My point is not to be insensitive to the sufferings of the evicted people but it is that what they used to do was not legal at all and we cannot allow our emotion to bind us to dissect what is right and what is not. Moreover, Dhaka, this overpopulated city, needs some law and order to survive as a capital city. So let there be light of Law.
Kamil Khan

Striking a Balance
While reading the article "Shocking Schedules" (26th January, 2007), my conscience was tickled a thousand times. I am an English teacher involved in the much condemnable phenomenon of private tutoring and I do admit not putting the 'same effort' into my 'teaching at school'. I put much greater effort there, helping my students before and after assembly, during tiffin periods, in library classes and whenever else I can, so much so that I have managed to obtain a reputation for overdoing it. And yet some of my students require extra lessons.
Students who come to me for help from various English medium schools are preparing for an English Language as a mother tongue exam. Learning a language as a mother tongue involves listening to and speaking the language in a variety of situations on a regular basis as well as a great deal of reading and writing practice which is clearly missing in the lives of these children who don't even live in an atmosphere that would help improve their language skills. And yet they are burdened with parents' expectations of good grades which is difficult to achieve even for those whose mother tongue is English.

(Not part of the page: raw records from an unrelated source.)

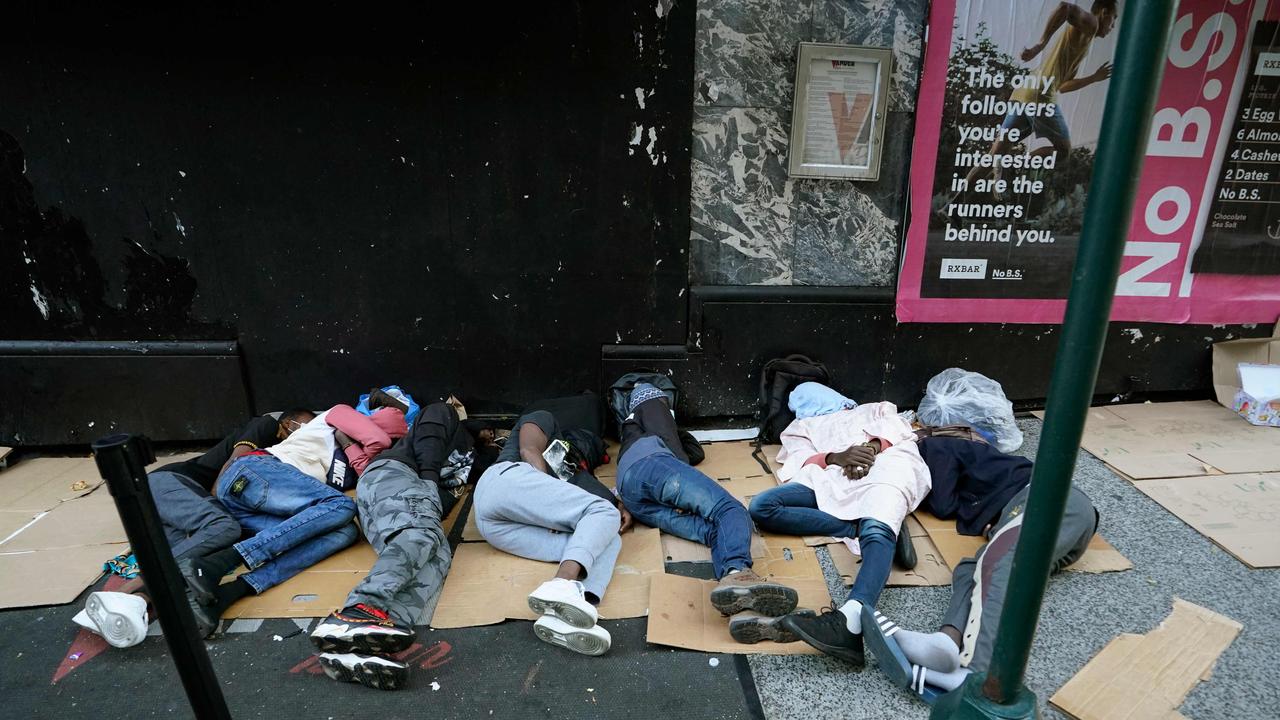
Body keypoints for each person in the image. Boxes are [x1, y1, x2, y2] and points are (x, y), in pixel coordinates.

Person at [860, 436, 1099, 701]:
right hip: (1039, 514)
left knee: (999, 563)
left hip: (1053, 500)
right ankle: (948, 641)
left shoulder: (931, 447)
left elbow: (944, 504)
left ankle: (977, 672)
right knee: (970, 568)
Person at [73, 410, 311, 648]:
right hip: (170, 484)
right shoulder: (267, 425)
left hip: (173, 508)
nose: (309, 432)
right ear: (288, 423)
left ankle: (130, 606)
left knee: (188, 570)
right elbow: (235, 461)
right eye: (306, 425)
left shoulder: (289, 455)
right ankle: (125, 590)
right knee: (224, 527)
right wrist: (215, 502)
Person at [182, 403, 407, 637]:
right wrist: (373, 444)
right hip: (255, 472)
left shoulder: (351, 456)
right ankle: (218, 563)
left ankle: (233, 591)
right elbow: (378, 441)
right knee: (341, 505)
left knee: (346, 533)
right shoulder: (336, 415)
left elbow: (369, 474)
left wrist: (351, 447)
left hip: (256, 508)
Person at [616, 383, 799, 640]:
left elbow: (691, 450)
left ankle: (743, 611)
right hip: (653, 468)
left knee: (715, 531)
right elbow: (675, 446)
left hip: (635, 496)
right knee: (731, 511)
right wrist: (680, 477)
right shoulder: (650, 402)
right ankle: (738, 574)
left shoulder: (630, 429)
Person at [767, 401, 931, 668]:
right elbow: (797, 458)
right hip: (832, 475)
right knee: (763, 507)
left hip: (885, 464)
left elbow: (897, 428)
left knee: (878, 523)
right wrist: (836, 457)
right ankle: (859, 527)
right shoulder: (801, 426)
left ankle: (851, 620)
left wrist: (869, 449)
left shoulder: (876, 408)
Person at [310, 401, 461, 690]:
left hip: (405, 498)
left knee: (434, 567)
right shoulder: (443, 416)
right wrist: (429, 479)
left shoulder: (475, 456)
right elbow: (434, 426)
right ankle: (359, 609)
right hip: (397, 477)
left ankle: (365, 646)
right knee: (420, 535)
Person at [471, 409, 627, 657]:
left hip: (496, 525)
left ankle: (569, 612)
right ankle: (561, 584)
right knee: (603, 512)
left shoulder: (569, 468)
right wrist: (549, 509)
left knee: (607, 539)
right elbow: (528, 451)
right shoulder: (543, 418)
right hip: (502, 481)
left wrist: (620, 505)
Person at [960, 0, 1117, 199]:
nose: (1113, 27)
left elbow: (1064, 86)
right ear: (1104, 13)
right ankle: (1015, 165)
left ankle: (952, 206)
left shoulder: (1084, 37)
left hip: (1025, 91)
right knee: (1063, 151)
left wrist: (1094, 78)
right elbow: (1065, 8)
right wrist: (1040, 45)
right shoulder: (1092, 24)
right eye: (1114, 20)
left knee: (994, 154)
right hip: (1041, 95)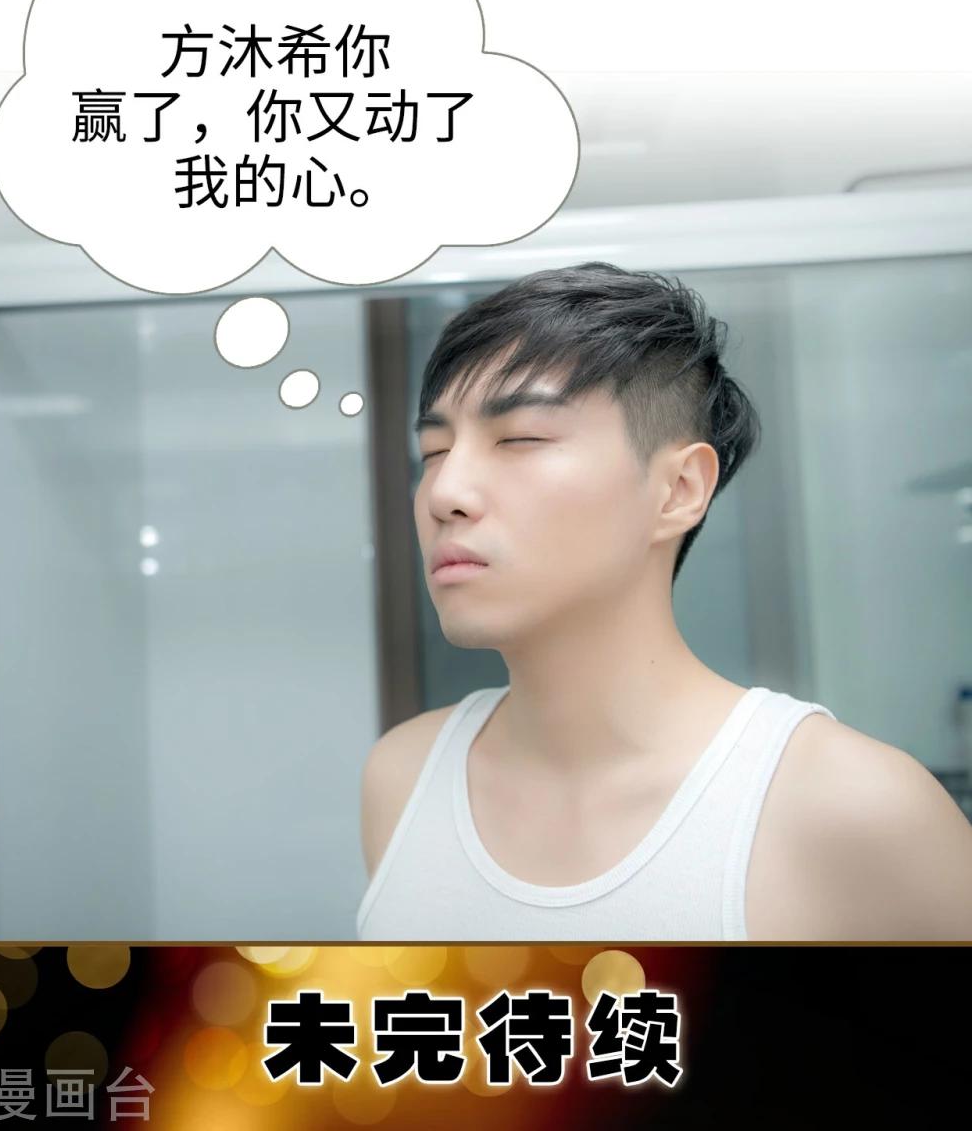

Though the whole situation seems to be a catch 22, I strongly believe parents can put a stop to this. If a whole class requires private lessons in a particular subject, it may mean the teacher is not teaching well at school in which case parents should talk to the authority in order to change the circumstances rather than falling victim to it. But more importantly, we should be happy with whatever our children are able to achieve without squeezing their brains and not send them to a school which teaches a curriculum that our home environment does not support. We have to strike a balance among our abilities, circumstances, and our expectations or our children will continue to suffer.
Jesmin Chowdhury

In the cover story 'Shocking Schedules' (January 26, 2007), Dr. Fahmida Tofail was quoted as saying that mental growth of children is multifunctional and cannot be measured or checked. The quote should actually have been, "And we all know mental growth is multifactorial and cannot be measured easily. Because it is difficult to measure or check mental growth most teachers and parents tend to forget it." The error is regretted.